Bu ayette geçen yollar:
1- "Sen onların içinde iken, Allah onlara azap edecek değildi." Buradaki 'Sen'den kasıt peygamberimiz Hz. Muhammed'dir. Bunu iki hatta üç şekilde yorumlamak mümkündür. a) Sen (bedenen) aralarında olduğun müddetçe. b) Sen muhabettinle içlerinde (kalplerinde) olduğun müddetçe. c) Seni yaşantılarıyla (Senin gibi bir yaşantıyla) aralarında-içlerinde yaşattıkları müddetçe... Şayet bu üç yorumdan birincisiyse, helaktan koruyacak-kurtaracak birinci yolu kaybetmiş, tek bir yol ile başbaşa kalmış sayılırız. O da aşağıdaki ikinci yoldur.
2- "Bağışlanma-istiğfar dilerlerken de Allah onlara azap edecek değildir."
Hz. Ömer’in, “Günahlarından tövbe edenlerle beraber bulunun, çünkü onlar hassas yürekli olur” dediği nakledilmiştir (İbn Ebü’d-Dünyâ, s. 117)
Gazzâlî, insan için hatadan korunmuşluğu imkânsız kabul ederken hatadan dönmemeyi insanlıkla bağdaştıramaz. Onun bu düşüncesinin, “Her insan günah işleyebilir, günah işleyenlerin en hayırlısı tövbe edendir” meâlindeki hadisten kaynaklandığı anlaşılmaktadır.
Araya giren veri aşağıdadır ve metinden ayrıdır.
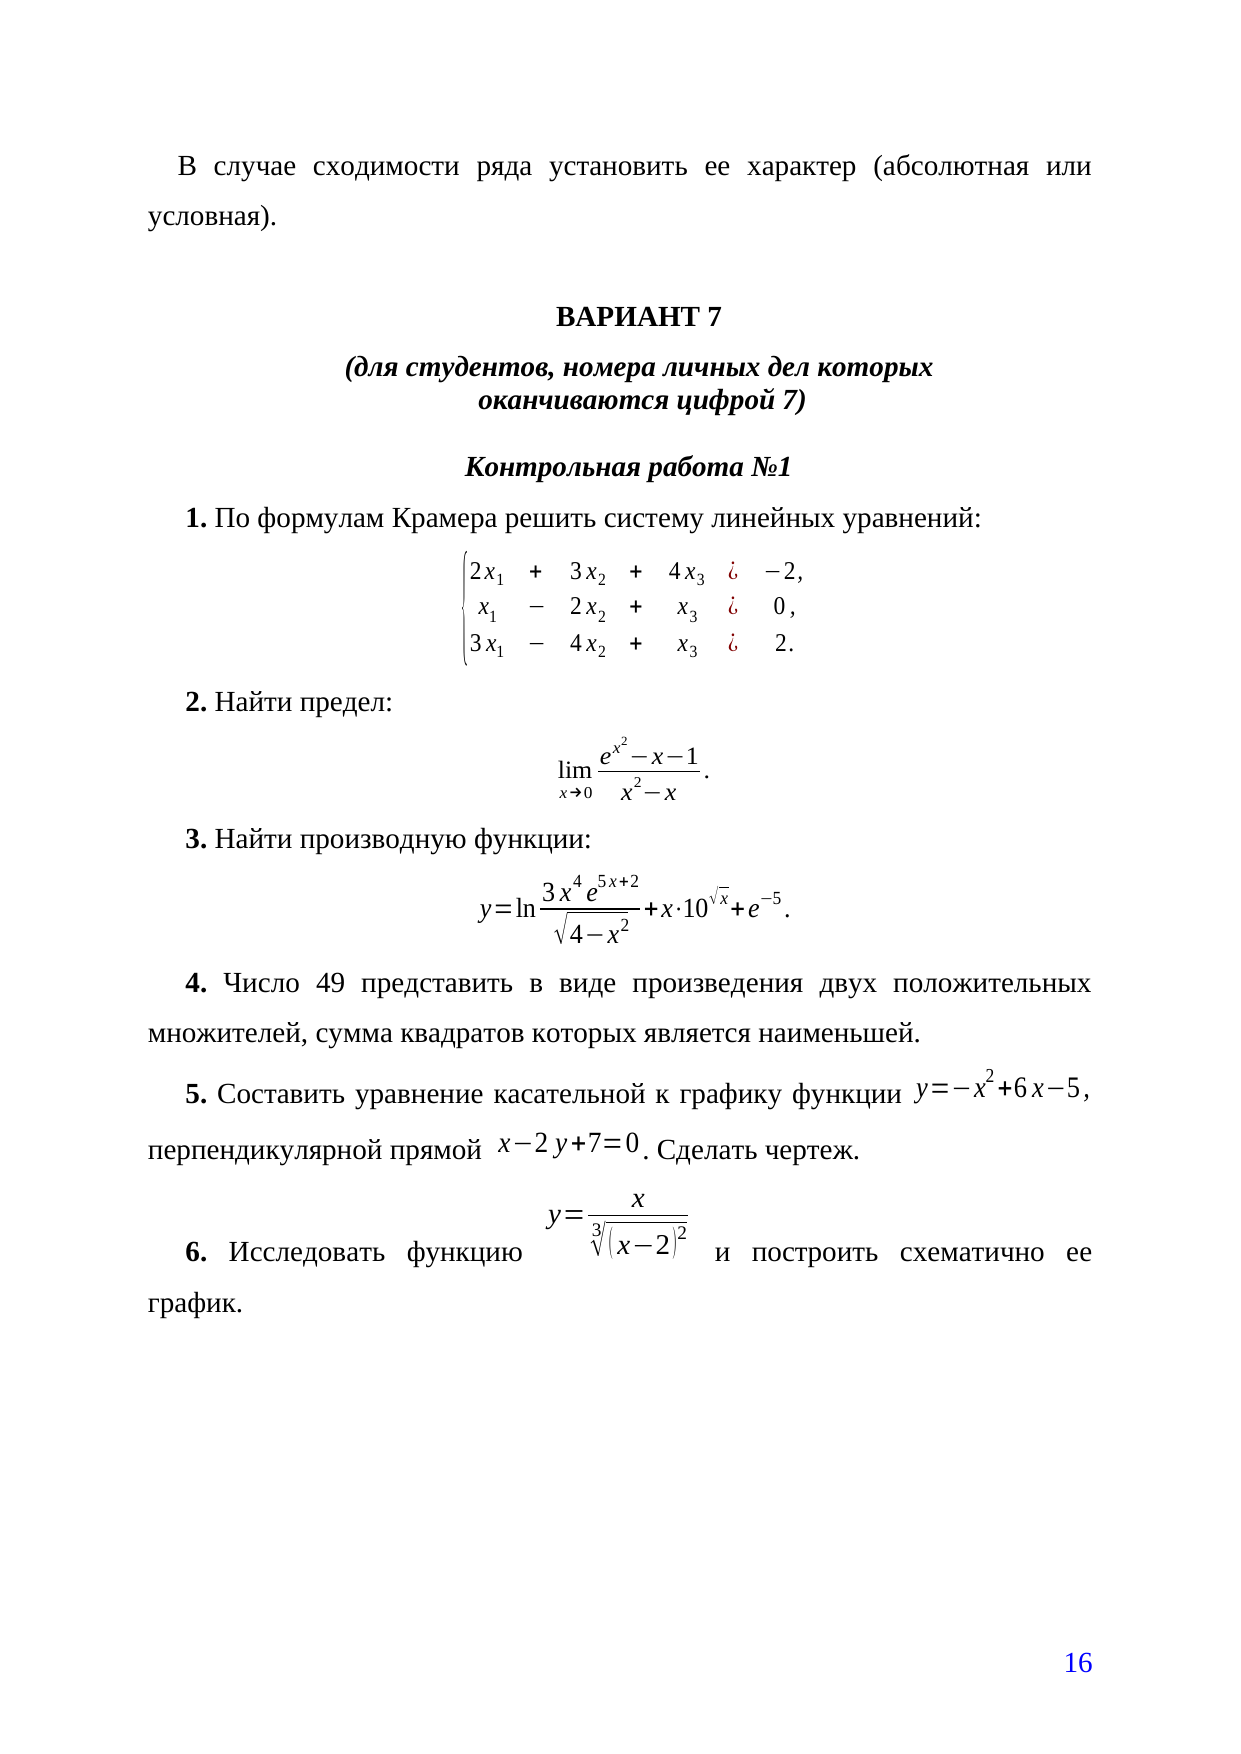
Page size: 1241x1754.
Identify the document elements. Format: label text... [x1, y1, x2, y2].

Aslında tövbe, imanın bir tezahürüdür; bezm-i elestte Allah’a verilen sözün hatırlanması ve yapılan ahdin tazelenmesidir; Kur’an’da işaret edildiği gibi "...yemin ederim ki, nefsini kötülüklerden arındıran kurtuluşa ermiş, onu kötülüklere gömen de ziyan etmiştir. (Şems 91/9-10)" nefsini kirlerden arındırma çabasıdır.
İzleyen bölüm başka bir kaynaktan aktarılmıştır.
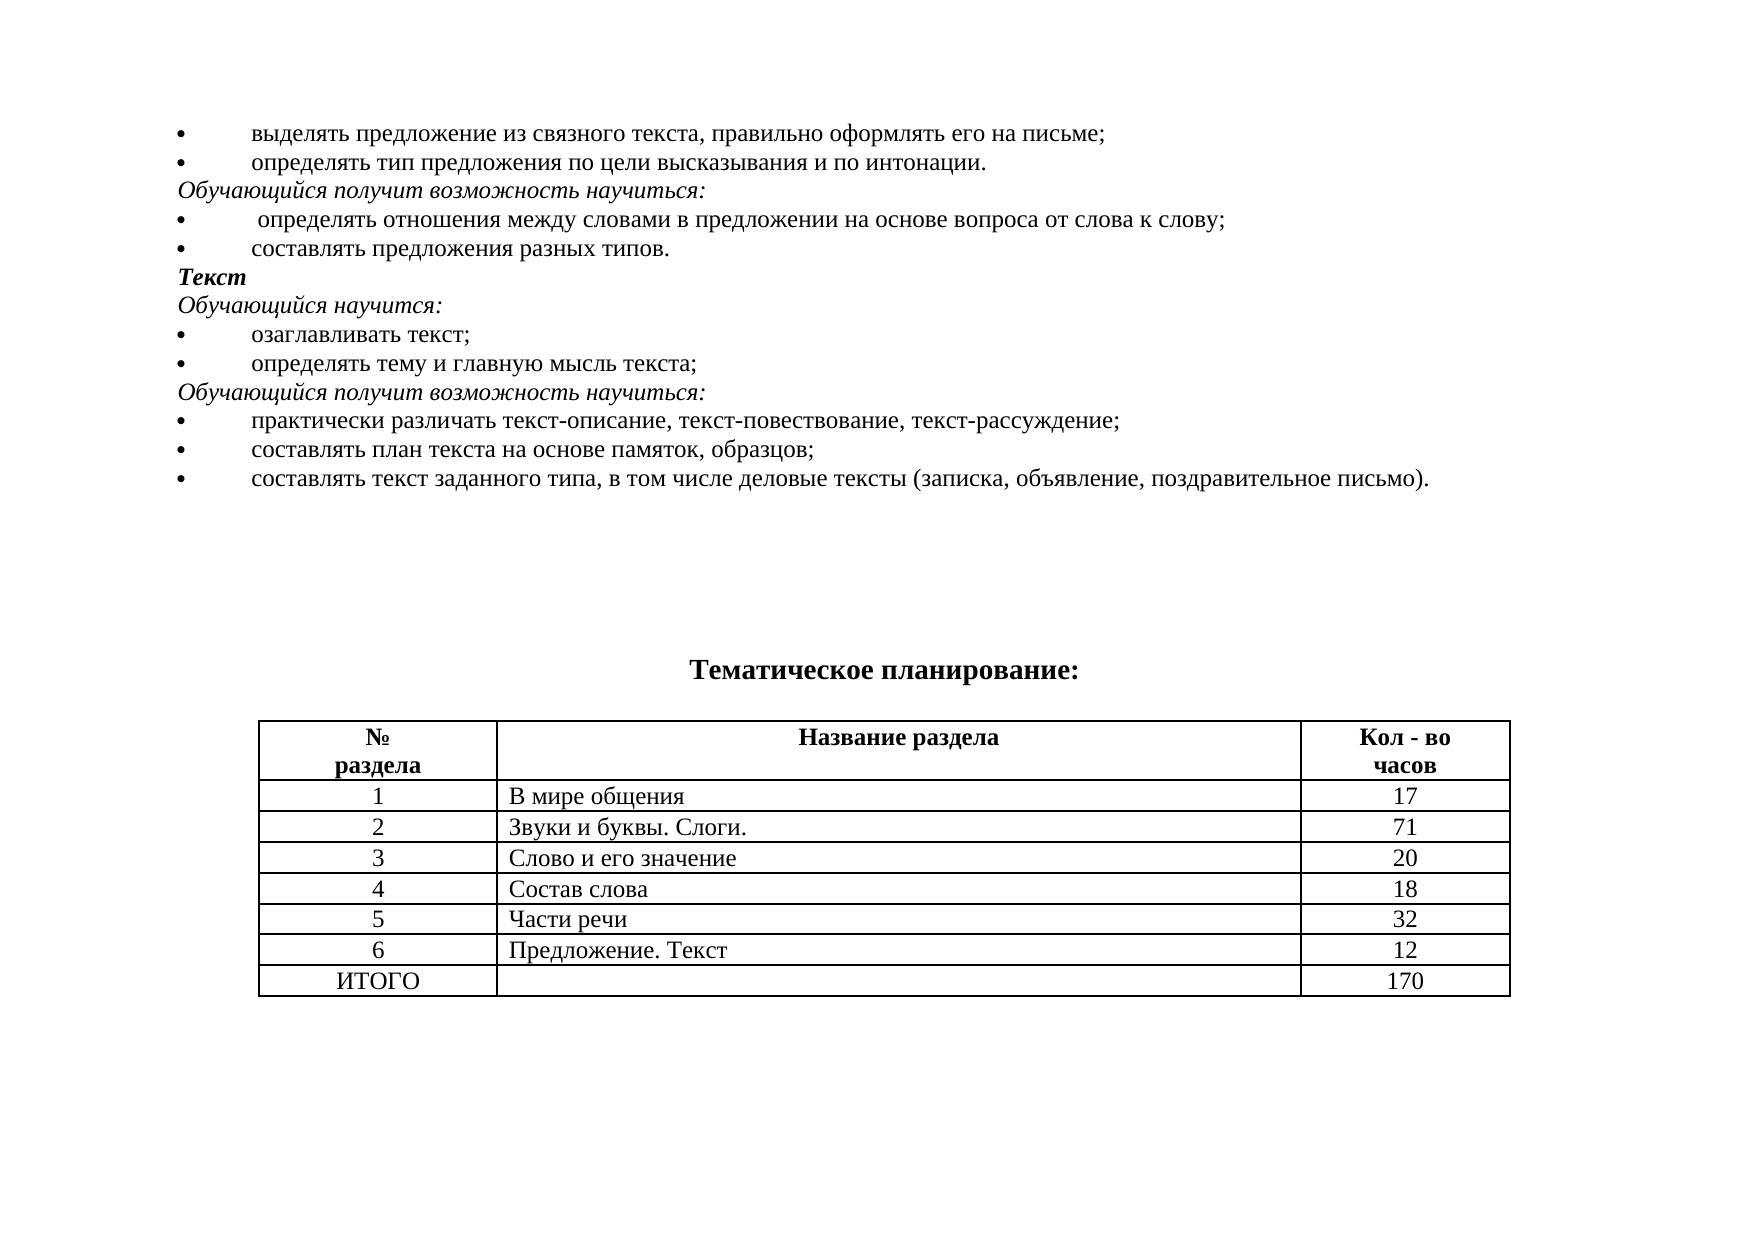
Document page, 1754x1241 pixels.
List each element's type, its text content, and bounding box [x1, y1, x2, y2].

table_cell Части речи [498, 905, 1300, 933]
table_cell 12 [1302, 935, 1509, 964]
list составлять предложения разных типов. [103, 233, 1665, 262]
text Обучающийся получит возможность научиться: [103, 377, 1665, 406]
table_cell 32 [1302, 905, 1509, 933]
table_cell В мире общения [498, 781, 1300, 810]
list определять тему и главную мысль текста; [103, 348, 1665, 377]
table_cell [498, 966, 1300, 995]
table_cell 20 [1302, 843, 1509, 872]
table_cell 2 [260, 812, 496, 841]
list составлять план текста на основе памяток, образцов; [103, 434, 1665, 463]
table_header Кол - во часов [1302, 722, 1509, 779]
list составлять текст заданного типа, в том числе деловые тексты (записка, объявление, поздравительное письмо). [103, 463, 1665, 492]
table_cell 170 [1302, 966, 1509, 995]
table_cell Слово и его значение [498, 843, 1300, 872]
list озаглавливать текст; [103, 319, 1665, 348]
text Текст [103, 262, 1665, 291]
table_cell Состав слова [498, 874, 1300, 902]
list практически различать текст-описание, текст-повествование, текст-рассуждение; [103, 406, 1665, 434]
table_cell 17 [1302, 781, 1509, 810]
table_cell 18 [1302, 874, 1509, 902]
table_header № раздела [260, 722, 496, 779]
table_cell 3 [260, 843, 496, 872]
table_cell 71 [1302, 812, 1509, 841]
table_header Название раздела [498, 722, 1300, 779]
table_cell Звуки и буквы. Слоги. [498, 812, 1300, 841]
table_cell 4 [260, 874, 496, 902]
table_cell Предложение. Текст [498, 935, 1300, 964]
list выделять предложение из связного текста, правильно оформлять его на письме; [103, 118, 1665, 147]
list определять тип предложения по цели высказывания и по интонации. [103, 147, 1665, 176]
table_cell 6 [260, 935, 496, 964]
text Обучающийся научится: [103, 291, 1665, 319]
list определять отношения между словами в предложении на основе вопроса от слова к слову; [103, 204, 1665, 233]
text Обучающийся получит возможность научиться: [103, 176, 1665, 204]
table_cell ИТОГО [260, 966, 496, 995]
table_cell 1 [260, 781, 496, 810]
table_cell 5 [260, 905, 496, 933]
text Тематическое планирование: [103, 652, 1665, 686]
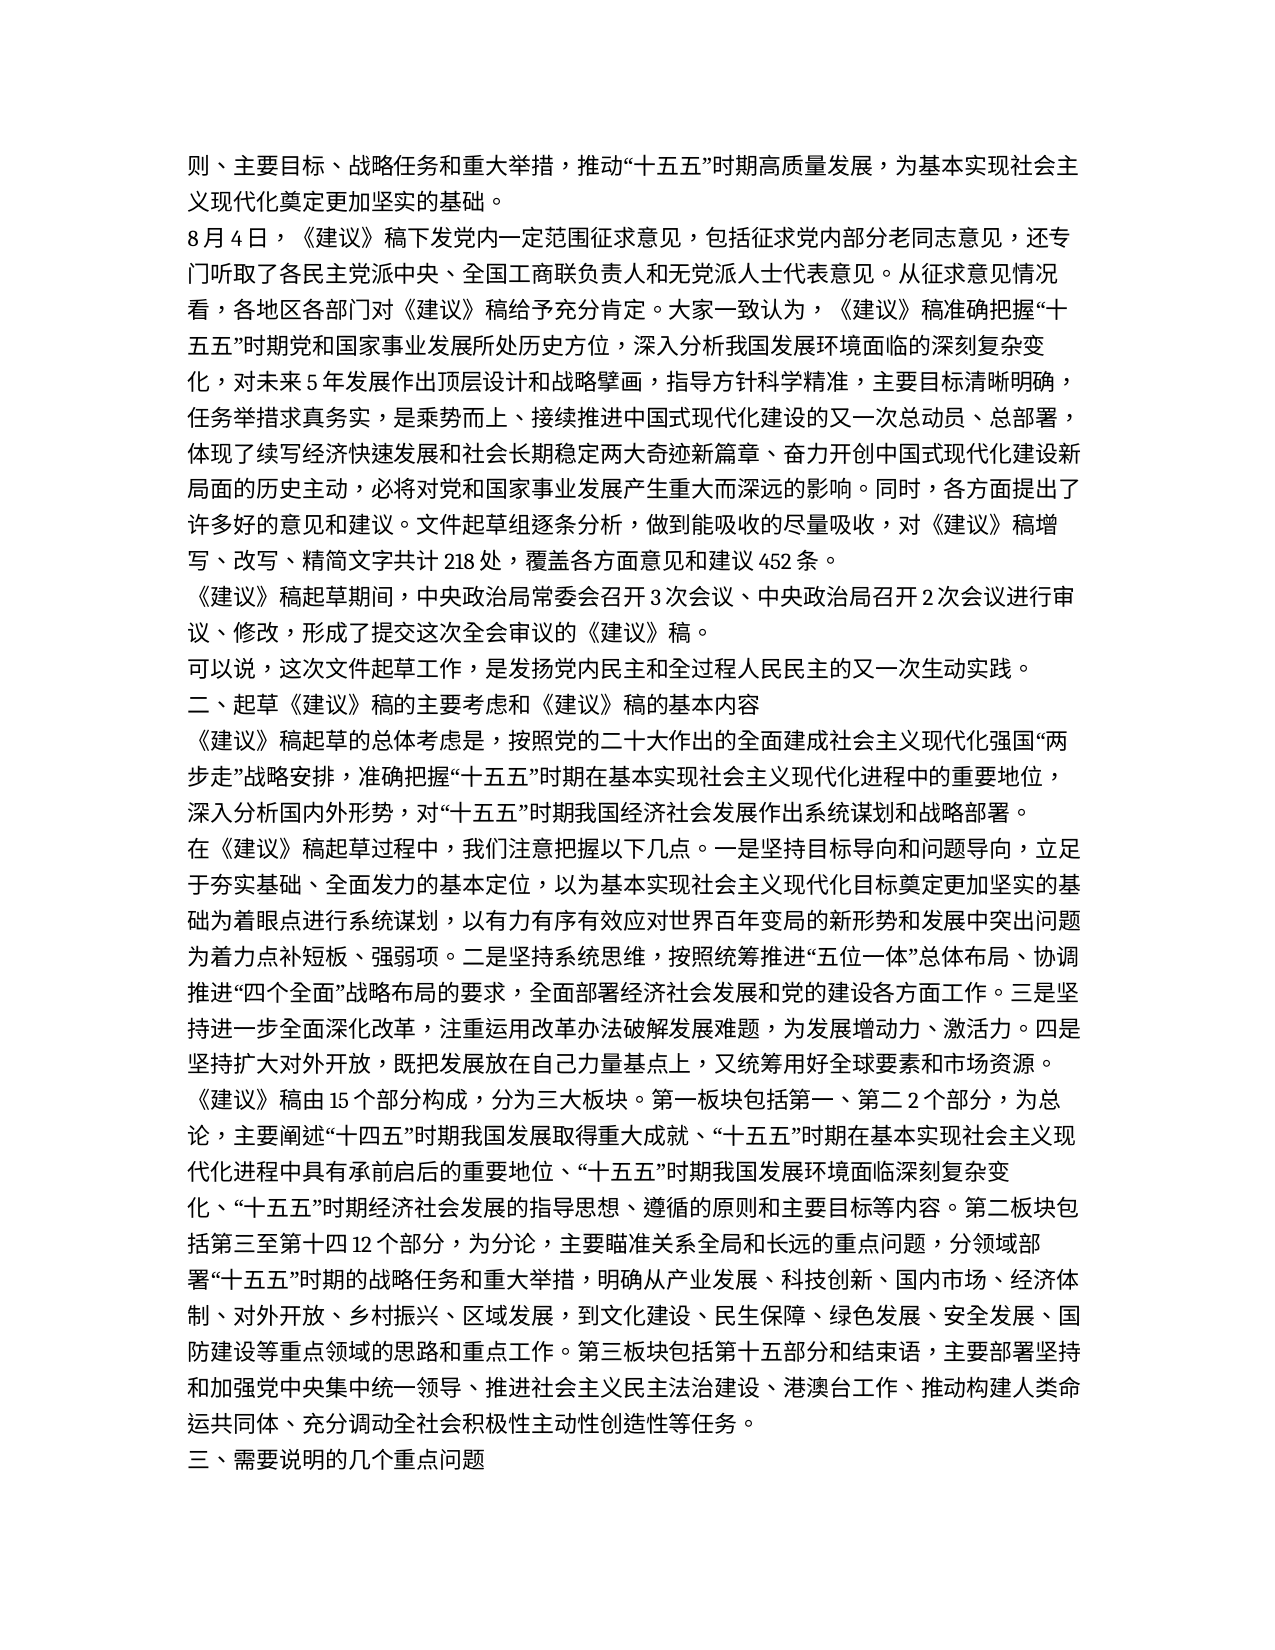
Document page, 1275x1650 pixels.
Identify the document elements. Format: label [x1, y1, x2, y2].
Tövbe-İstiğfar; günahtan dönüp Allah’a yönelme anlamındadır. Arapça’da tevbe (tevb, metâb) “geri dönmek, rücû etmek, dönüş yapmak” anlamındadır ve “dinde yerilmiş şeyleri terk edip övgüye lâyık olanlara yönelme” biçiminde tanımlanır.
Kur’ân-ı Kerîm’de tövbe kavramı seksen sekiz yerde geçmekte, otuz beş yerde Allah’a, diğerlerinde insanlara nisbet edilmektedir (M. F. Abdülbâki, el-Mu'cem, “tvb” md.) Tövbe kavramı Allah’a nisbet edildiğinde “kulun tövbesini kabul edip lutuf ve ihsanıyla ona yönelmesi” mânasına gelir. (Zeccâc, s. 61-62; Kuşeyrî, et-Tahbîr, s. 84). Kişilerin birbirine karşı yaptıkları hatalı davranışlardan dönmesi için avf (af) ve i‘tizâr (özür dileme) kelimeleri kullanılır. (krş. Tevbe 9/94; Nûr 24/22)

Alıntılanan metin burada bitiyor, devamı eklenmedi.